Activity: Transcribe exactly the first line of the listing below and each line that follows it, ending with the line that contains "new block (e.g., *Customers also bought*).", and omit the remainder.
--- START ---
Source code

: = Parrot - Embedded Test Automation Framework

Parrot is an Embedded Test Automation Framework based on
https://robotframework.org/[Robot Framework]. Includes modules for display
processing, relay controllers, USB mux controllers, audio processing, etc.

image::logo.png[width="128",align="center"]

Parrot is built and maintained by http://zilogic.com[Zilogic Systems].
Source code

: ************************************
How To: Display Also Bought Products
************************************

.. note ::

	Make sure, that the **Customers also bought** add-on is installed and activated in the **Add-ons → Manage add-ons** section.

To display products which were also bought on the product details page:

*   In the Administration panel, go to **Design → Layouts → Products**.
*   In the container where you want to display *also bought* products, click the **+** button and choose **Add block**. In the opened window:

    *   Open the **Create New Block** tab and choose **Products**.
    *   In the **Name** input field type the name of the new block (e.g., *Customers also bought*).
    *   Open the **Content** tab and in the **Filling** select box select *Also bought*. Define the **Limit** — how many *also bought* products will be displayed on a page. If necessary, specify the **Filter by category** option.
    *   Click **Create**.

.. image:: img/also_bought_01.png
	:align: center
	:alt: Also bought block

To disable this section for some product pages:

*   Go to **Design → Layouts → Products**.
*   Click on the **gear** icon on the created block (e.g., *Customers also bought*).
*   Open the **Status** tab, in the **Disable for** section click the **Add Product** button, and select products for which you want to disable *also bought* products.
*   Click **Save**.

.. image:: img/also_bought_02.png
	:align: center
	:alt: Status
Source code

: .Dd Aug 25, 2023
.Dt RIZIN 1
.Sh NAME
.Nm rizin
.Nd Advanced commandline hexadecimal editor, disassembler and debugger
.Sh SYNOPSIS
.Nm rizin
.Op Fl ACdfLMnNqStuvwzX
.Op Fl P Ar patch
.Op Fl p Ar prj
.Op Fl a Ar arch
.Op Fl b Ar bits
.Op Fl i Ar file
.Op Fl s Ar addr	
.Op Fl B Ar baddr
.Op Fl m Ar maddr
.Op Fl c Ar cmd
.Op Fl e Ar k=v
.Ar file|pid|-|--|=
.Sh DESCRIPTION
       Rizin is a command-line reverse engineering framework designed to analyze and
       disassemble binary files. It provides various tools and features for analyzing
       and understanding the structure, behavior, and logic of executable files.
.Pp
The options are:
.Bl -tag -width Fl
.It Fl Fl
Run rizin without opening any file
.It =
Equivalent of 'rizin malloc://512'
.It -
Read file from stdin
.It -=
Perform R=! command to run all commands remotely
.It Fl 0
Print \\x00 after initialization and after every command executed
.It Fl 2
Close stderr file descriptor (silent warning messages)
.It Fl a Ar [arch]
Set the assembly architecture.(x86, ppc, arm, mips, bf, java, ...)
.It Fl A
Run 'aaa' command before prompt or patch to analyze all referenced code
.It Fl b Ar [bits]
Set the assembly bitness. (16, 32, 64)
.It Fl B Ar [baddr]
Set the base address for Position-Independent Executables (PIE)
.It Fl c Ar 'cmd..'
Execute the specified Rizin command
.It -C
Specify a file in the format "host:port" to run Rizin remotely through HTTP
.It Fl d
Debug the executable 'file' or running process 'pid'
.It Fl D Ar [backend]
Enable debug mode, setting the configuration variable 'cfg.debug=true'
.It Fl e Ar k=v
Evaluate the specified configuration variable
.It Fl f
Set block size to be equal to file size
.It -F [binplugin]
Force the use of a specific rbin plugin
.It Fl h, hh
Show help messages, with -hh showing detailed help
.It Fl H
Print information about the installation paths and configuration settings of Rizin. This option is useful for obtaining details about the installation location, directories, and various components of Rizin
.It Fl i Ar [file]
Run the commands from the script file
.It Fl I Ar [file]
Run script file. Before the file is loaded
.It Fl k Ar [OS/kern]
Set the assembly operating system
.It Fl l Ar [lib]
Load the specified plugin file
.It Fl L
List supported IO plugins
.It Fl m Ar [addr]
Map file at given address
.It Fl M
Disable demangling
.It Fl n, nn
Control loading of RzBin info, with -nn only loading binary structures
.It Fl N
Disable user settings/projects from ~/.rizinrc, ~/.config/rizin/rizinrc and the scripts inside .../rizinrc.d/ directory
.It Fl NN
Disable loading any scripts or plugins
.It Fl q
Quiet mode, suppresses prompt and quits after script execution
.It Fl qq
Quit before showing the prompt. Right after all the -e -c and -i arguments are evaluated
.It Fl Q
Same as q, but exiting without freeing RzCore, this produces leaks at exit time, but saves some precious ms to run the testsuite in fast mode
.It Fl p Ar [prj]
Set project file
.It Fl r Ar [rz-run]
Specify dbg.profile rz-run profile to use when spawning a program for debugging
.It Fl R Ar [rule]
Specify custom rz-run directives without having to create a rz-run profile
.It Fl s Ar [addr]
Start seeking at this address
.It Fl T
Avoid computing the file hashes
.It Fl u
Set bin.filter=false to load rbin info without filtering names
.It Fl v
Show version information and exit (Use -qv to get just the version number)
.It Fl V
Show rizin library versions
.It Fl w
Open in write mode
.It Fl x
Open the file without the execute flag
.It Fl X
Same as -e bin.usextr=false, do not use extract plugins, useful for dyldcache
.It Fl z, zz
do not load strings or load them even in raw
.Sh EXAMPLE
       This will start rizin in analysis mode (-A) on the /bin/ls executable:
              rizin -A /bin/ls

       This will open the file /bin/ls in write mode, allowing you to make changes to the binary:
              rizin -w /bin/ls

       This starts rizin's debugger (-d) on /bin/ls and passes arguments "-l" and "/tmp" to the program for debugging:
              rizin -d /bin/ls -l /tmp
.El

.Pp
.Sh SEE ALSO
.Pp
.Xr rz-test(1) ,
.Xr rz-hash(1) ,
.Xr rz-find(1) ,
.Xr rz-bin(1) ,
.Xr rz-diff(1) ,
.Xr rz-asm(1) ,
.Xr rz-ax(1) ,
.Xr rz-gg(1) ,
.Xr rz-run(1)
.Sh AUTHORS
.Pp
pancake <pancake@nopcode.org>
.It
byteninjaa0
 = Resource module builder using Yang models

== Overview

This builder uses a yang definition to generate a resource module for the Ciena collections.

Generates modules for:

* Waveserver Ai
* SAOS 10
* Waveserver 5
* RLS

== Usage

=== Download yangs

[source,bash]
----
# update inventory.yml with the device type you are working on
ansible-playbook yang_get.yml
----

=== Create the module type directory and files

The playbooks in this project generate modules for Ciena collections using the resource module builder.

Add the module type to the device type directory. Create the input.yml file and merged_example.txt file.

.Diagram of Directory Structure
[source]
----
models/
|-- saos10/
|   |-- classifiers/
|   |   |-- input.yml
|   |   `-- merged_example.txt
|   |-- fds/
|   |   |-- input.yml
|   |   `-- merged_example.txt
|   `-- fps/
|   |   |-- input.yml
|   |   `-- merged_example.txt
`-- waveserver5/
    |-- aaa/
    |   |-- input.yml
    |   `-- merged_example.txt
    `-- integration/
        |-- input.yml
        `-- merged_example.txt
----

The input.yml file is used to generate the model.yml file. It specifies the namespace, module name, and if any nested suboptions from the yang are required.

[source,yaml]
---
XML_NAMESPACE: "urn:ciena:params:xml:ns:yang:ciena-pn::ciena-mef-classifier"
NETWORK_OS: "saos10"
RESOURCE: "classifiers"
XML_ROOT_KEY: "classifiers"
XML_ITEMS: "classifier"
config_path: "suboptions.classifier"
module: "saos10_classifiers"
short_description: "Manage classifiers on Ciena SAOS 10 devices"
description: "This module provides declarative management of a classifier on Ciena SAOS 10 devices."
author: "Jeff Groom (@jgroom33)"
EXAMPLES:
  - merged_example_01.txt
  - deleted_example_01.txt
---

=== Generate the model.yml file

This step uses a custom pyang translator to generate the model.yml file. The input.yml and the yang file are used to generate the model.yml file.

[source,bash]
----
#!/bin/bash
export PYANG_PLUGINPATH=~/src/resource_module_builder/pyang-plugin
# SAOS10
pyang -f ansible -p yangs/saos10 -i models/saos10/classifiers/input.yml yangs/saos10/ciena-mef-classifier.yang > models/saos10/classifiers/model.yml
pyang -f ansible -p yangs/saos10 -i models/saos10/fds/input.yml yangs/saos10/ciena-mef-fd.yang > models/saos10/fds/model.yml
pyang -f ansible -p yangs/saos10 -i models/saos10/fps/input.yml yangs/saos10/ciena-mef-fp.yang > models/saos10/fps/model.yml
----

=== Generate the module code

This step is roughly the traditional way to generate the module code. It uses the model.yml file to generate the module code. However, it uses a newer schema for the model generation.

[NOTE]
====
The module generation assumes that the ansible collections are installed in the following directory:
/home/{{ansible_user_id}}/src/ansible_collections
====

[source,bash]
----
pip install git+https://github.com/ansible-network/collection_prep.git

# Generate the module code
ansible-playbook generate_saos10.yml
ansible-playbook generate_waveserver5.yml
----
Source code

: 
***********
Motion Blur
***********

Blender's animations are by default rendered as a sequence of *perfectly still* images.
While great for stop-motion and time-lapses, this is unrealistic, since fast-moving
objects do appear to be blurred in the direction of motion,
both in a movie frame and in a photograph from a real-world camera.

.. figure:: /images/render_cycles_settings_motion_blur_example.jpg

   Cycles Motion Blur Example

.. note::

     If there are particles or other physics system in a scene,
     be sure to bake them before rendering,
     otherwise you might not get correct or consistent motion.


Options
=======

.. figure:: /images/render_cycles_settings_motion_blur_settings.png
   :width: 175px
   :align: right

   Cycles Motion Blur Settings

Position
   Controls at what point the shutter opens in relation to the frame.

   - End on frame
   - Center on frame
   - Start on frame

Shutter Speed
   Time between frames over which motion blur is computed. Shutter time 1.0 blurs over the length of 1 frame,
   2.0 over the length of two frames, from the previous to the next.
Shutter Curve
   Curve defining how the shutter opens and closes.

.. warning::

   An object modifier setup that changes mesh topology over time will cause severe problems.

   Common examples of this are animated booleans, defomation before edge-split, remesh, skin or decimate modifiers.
--- END ---
Solved exercise:
Source code

: = Parrot - Embedded Test Automation Framework

Parrot is an Embedded Test Automation Framework based on
https://robotframework.org/[Robot Framework]. Includes modules for display
processing, relay controllers, USB mux controllers, audio processing, etc.

image::logo.png[width="128",align="center"]

Parrot is built and maintained by http://zilogic.com[Zilogic Systems].
Source code

: ************************************
How To: Display Also Bought Products
************************************

.. note ::

	Make sure, that the **Customers also bought** add-on is installed and activated in the **Add-ons → Manage add-ons** section.

To display products which were also bought on the product details page:

*   In the Administration panel, go to **Design → Layouts → Products**.
*   In the container where you want to display *also bought* products, click the **+** button and choose **Add block**. In the opened window:

    *   Open the **Create New Block** tab and choose **Products**.
    *   In the **Name** input field type the name of the new block (e.g., *Customers also bought*).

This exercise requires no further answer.